As described by @ssastry above, this is a template problem on this specific page. This comes up from time to time (see T182349: Section parsing bug on :en:Wikimedia Foundation for a previous example). It is not caused by Parsoid emitting -1 and -2 IDs for non-editable sections. Sections are being parsed incorrectly here because of the underlying content problem. It can probably be fixed just by editing a template invocation. We'll take a look at the page and get it fixed.

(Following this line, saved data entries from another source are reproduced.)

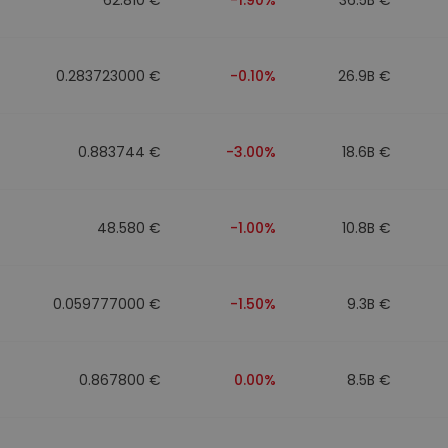
0.283723000 €
-0.10%
26.9B €
0.883744 €
-3.00%
18.6B €
48.580 €
-1.00%
10.8B €
0.059777000 €
-1.50%
9.3B €
0.867800 €
0.00%
8.5B €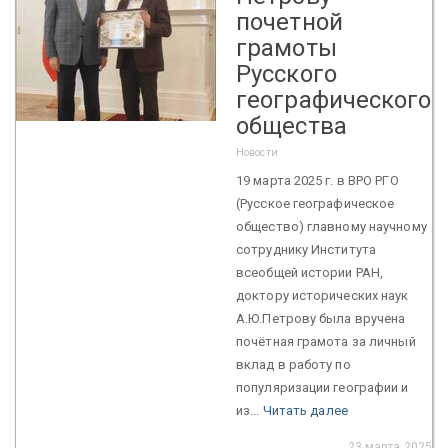
почетной
грамоты
Русского
географического
общества
Новости
19 марта 2025 г. в ВРО РГО
(Русское географическое
общество) главному научному
сотруднику Института
всеобщей истории РАН,
доктору исторических наук
А.Ю.Петрову была вручена
почётная грамота за личный
вклад в работу по
популяризации географии и
из...
Читать далее
23 марта 2025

Mholloway renamed this task from [BUG] Certain articles are not rendering Table of Contents correctly in the app to [BUG] Section parsing bug on https://en.wikipedia.org/wiki/Chiang Kai-shek.Jun 28 2018, 4:17 PM
Vvjjkkii renamed this task from [BUG] Section parsing bug on https://en.wikipedia.org/wiki/Chiang Kai-shek to staaaaaaaa.Jul 1 2018, 1:03 AM
Vvjjkkii reopened this task as Open.
Vvjjkkii removed Mholloway as the assignee of this task.
Vvjjkkii triaged this task as High priority.
Vvjjkkii updated the task description. (Show Details)
Vvjjkkii removed a subscriber: Aklapper.
Sharvaniharan renamed this task from staaaaaaaa to [BUG] Section parsing bug on https://en.wikipedia.org/wiki/Chiang Kai-shek .Jul 1 2018, 6:00 AM
Sharvaniharan closed this task as Resolved.
Sharvaniharan assigned this task to Mholloway.
Sharvaniharan lowered the priority of this task from High to Medium.
Sharvaniharan updated the task description. (Show Details)
Sharvaniharan added a subscriber: Aklapper.